▶ _Exercise brief_
Go through the records and transcribe them exactly, passing over any picture.

▶ _Supplied material_

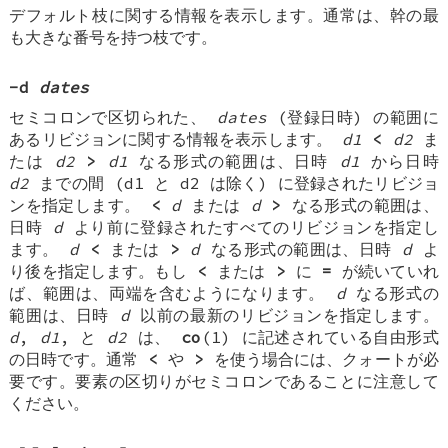
デフォルト枝に関する情報を表示します。通常は、幹の最
も大きな番号を持つ枝です。
-d
dates
セミコロンで区切られた、
dates
(登録日時) の範囲に
あるリビジョンに関する情報を表示します。
d1
<
d2
ま
たは
d2
>
d1
なる形式の範囲は、日時
d1
から日時
d2
までの間 (d1 と d2 は除く) に登録されたリビジョ
ンを指定します。
<
d
または
d
>
なる形式の範囲は、
日時
d
より前に登録されたすべてのリビジョンを指定し
ます。
d
<
または
>
d
なる形式の範囲は、日時
d
よ
り後を指定します。もし
<
または
>
に
=
が続いていれ
ば、範囲は、両端を含むようになります。
d
なる形式の
範囲は、日時
d
以前の最新のリビジョンを指定します。
d
,
d1
, と
d2
は、
co
(1) に記述されている自由形式
の日時です。通常
<
や
>
を使う場合には、クォートが必
要です。要素の区切りがセミコロンであることに注意して
ください。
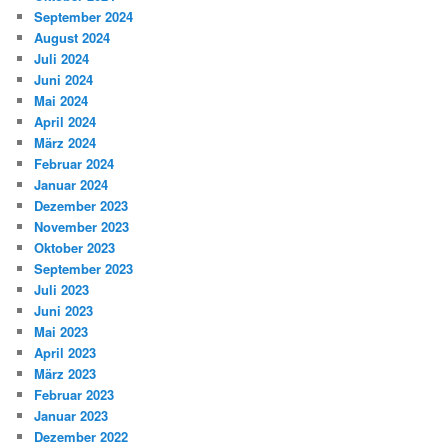
September 2024
August 2024
Juli 2024
Juni 2024
Mai 2024
April 2024
März 2024
Februar 2024
Januar 2024
Dezember 2023
November 2023
Oktober 2023
September 2023
Juli 2023
Juni 2023
Mai 2023
April 2023
März 2023
Februar 2023
Januar 2023
Dezember 2022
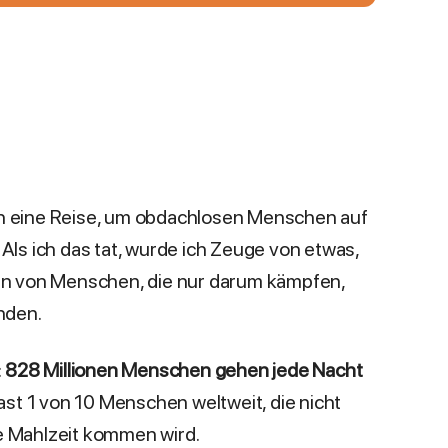
ch eine Reise, um obdachlosen Menschen auf
 Als ich das tat, wurde ich Zeuge von etwas,
nen von Menschen, die nur darum kämpfen,
inden.
:
828 Millionen Menschen gehen jede Nacht
fast 1 von 10 Menschen weltweit, die nicht
e Mahlzeit kommen wird.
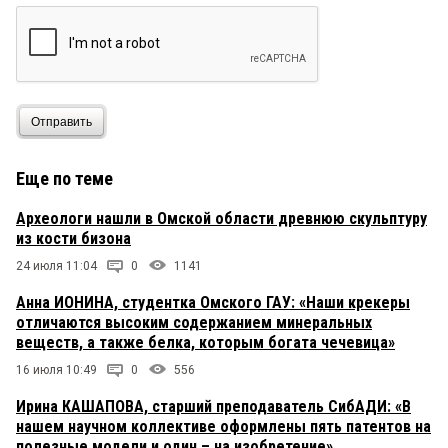
Отправить
Еще по теме
Археологи нашли в Омской области древнюю скульптуру
из кости бизона
24 июля 11:04
0
1141
Анна ИОНИНА, студентка Омского ГАУ: «Наши крекеры
отличаются высоким содержанием минеральных
веществ, а также белка, которым богата чечевица»
16 июля 10:49
0
556
Ирина КАШАПОВА, старший преподаватель СибАДИ: «В
нашем научном коллективе оформлены пять патентов на
полезные модели и один – на изобретение»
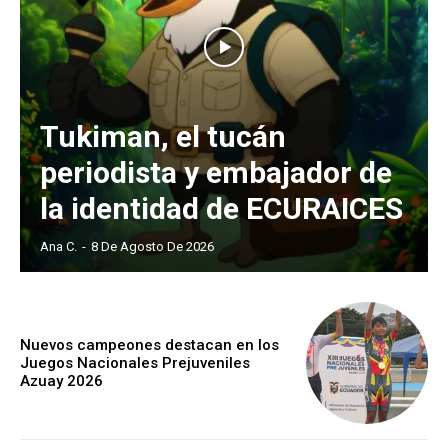
Tukiman, el tucán
periodista y embajador de
la identidad de ECURAICES
Ana C.
-
8 De Agosto De 2026
Nuevos campeones destacan en los
Juegos Nacionales Prejuveniles
Azuay 2026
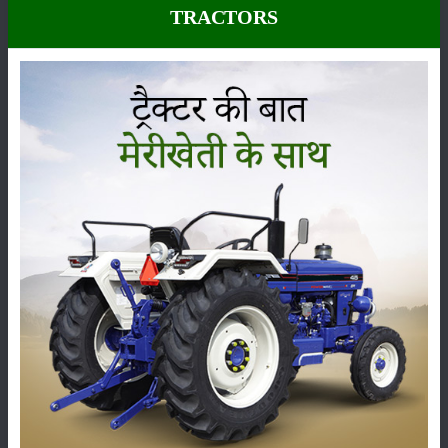
TRACTORS
कीटनाशक
पशुपालन
कृषि यंत्र
समाचार
सम्पादकीय
अन्य
पूसा बासमती 1882: सूखे में भी बेहतरीन उत्पादन देने वाली
भारत की पहली सूखा-सहिष्णु बासमती किस्म
22-Jun-2026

▶ _Answer to this exercise_
デフォルト枝に関する情報を表示します。通常は、幹の最
も大きな番号を持つ枝です。
-d
dates
セミコロンで区切られた、
dates
(登録日時) の範囲に
あるリビジョンに関する情報を表示します。
d1
<
d2
ま
たは
d2
>
d1
なる形式の範囲は、日時
d1
から日時
d2
までの間 (d1 と d2 は除く) に登録されたリビジョ
ンを指定します。
<
d
または
d
>
なる形式の範囲は、
日時
d
より前に登録されたすべてのリビジョンを指定し
ます。
d
<
または
>
d
なる形式の範囲は、日時
d
よ
り後を指定します。もし
<
または
>
に
=
が続いていれ
ば、範囲は、両端を含むようになります。
d
なる形式の
範囲は、日時
d
以前の最新のリビジョンを指定します。
d
,
d1
, と
d2
は、
co
(1) に記述されている自由形式
の日時です。通常
<
や
>
を使う場合には、クォートが必
要です。要素の区切りがセミコロンであることに注意して
ください。
September 2024
August 2024
Juli 2024
Juni 2024
Mai 2024
April 2024
März 2024
Februar 2024
Januar 2024
Dezember 2023
November 2023
Oktober 2023
September 2023
Juli 2023
Juni 2023
Mai 2023
April 2023
März 2023
Februar 2023
Januar 2023
Dezember 2022
ch eine Reise, um obdachlosen Menschen auf
 Als ich das tat, wurde ich Zeuge von etwas,
nen von Menschen, die nur darum kämpfen,
inden.
:
828 Millionen Menschen gehen jede Nacht
fast 1 von 10 Menschen weltweit, die nicht
e Mahlzeit kommen wird.
Отправить
Еще по теме
Археологи нашли в Омской области древнюю скульптуру
из кости бизона
24 июля 11:04
0
1141
Анна ИОНИНА, студентка Омского ГАУ: «Наши крекеры
отличаются высоким содержанием минеральных
веществ, а также белка, которым богата чечевица»
16 июля 10:49
0
556
Ирина КАШАПОВА, старший преподаватель СибАДИ: «В
нашем научном коллективе оформлены пять патентов на
полезные модели и один – на изобретение»
Tukiman, el tucán
periodista y embajador de
la identidad de ECURAICES
Ana C.
-
8 De Agosto De 2026
Nuevos campeones destacan en los
Juegos Nacionales Prejuveniles
Azuay 2026
TRACTORS
कीटनाशक
पशुपालन
कृषि यंत्र
समाचार
सम्पादकीय
अन्य
पूसा बासमती 1882: सूखे में भी बेहतरीन उत्पादन देने वाली
भारत की पहली सूखा-सहिष्णु बासमती किस्म
22-Jun-2026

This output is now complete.